I will be the first to admit that I am a Thomas Hardy Geek. His mid-Victorian novels, set in the English countryside, are evocative and tragic. I loved Tess, and learned more about cows in that book than I did about whales while reading, in the throes of high-school mononucleosis, Moby-Dick.

When, many years later, I became a history teacher, I liked to use film excerpts to show students what I couldn’t necessarily teach them. No better example of this than the 1965 version of Hardy’s Far from the Madding Crowd.

We had just learned about Jethro Tull, Dutch land reclamation and “Turnip” Townshend and crop rotation—when nitrogen-restoring beans or clover replenish the soil—when Hardy’s dogged but flawed farm owner, Batsheba, allows her sheep to break down a fence and get themselves into a Turnip Townshend clover field.

I saw a Quarter horse of my sister’s die of colic when I was a boy; it was agonizing to watch her suffer until the vet, with us whisked away, put her down. Luckily, Bathsheba’s sheep were rescued by her on-again/off-again foreman, the aptly named Gabriel Oak. In the first scene in this sequence, it’s amazing to see him go to work on gassy sheep.

The banquet scene, with Julie Christie singing, is just as important. The table practically bends under the weight of food; hogs the size of German Shepherds root among the children.

This was the Agricultural Revolution. Thanks to characters like Townshend, food production in Europe increased dramatically and exponentially. Children began living longer, thanks to diet, and parents, who were so shockingly callous toward their children in Early Modern Europe, began to invest their love in them instead.

As macabre as we may find it, this roughly coincided with the birth of photography, including “Death Daguerreotypes.” Parents had their dead children photographed because they didn’t want to let them go.

In the next sequence, with a different song, Carey Mulligan presides over a different version of the banquet scene. Until the later version of Madding, I did not know Carey Mulligan apart from Baz Luhrmann’s The Great Gatsby. I didn’t understand Leo DiCaprio’s hots for her; I wanted to throw a raincoat around her and feed her some prime rib and a baked potato with plenty of sour cream.

But in the later Far from the Madding Crowd, she more or less holds her own as a singer, and Michael Sheen’s Mr. Boldwood (another Hardy play on names) comes a little unhinged in her presence, just as Peter Finch’s had in the presence of Julie Christie’s Bathsehba.

Hardy chose the name “Bathsheba” with deliberation, too. She is the flame to Boldwood’s moth–and Oak’s, and her ne’er-do-well soldier husband, and to every other man who comes close to her. She burns them.

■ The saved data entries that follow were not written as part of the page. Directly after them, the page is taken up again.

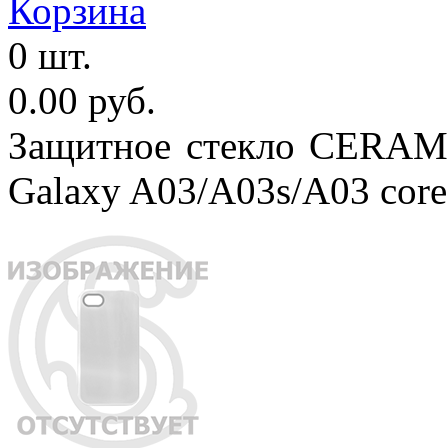
Корзина
0 шт.
0.00 руб.
Защитное стекло CERAMI
Galaxy A03/A03s/A03 core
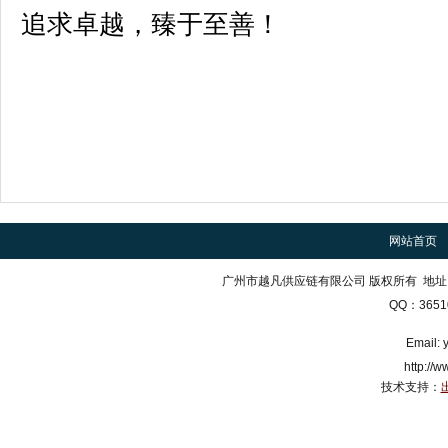
追求卓越，臻于至善！
网站首页
广州市越凡供应链有限公司 版权所有 地址
QQ：3651
Email:
http://
技术支持：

She is seductive, desirable and a little shameless.

Today I heard what I think was a Christian violinist playing Leonard Cohen’s “Hallelujah” in a supermarket parking lot. It may be one of the most beautiful songs ever written. But some miss the Hebrew Scriptures storyline: King David sees Bathsheba bathing nude on her rooftop, is consumed by lust, and so sends her husband Uriah off to die in battle.

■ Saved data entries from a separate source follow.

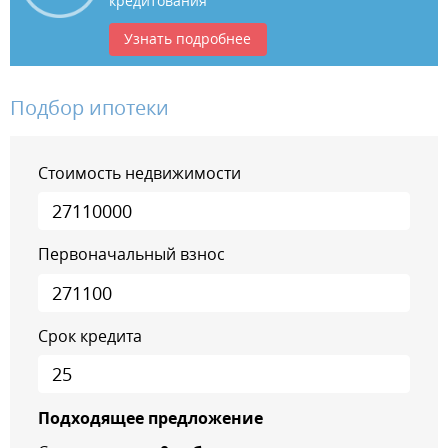
кредитования
Узнать подробнее
Подбор ипотеки
Стоимость недвижимости
Первоначальный взнос
Срок кредита
Подходящее предложение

That’s why Hardy chose the name.

While his Batsheba has redeeming qualities–toughness, the ability to get along in a man’s world, a formidable work ethic–she undoes the men in her life just as King David was undone.

And, yes, she is seductive. The final scene in the sequence below–Carey Mulligan on horseback in the English countryside–might have tempted me to send her Uriah off to a distant mid-Victorian imperial front where he had at least the chance of being killed by colonial insurgents. At one point, except for being mirror-opposite, she is the exact duplicate, lying on her back, of Elizabeth Siddall, the pre-Raphaelite model who nearly died of pneumonia while posting in a bathtub as Hamlet’s drowned Ophelia.

Bathsheba would’ve had no use for Ophelia. She was made of stronger stuff: let her lover do the drowning.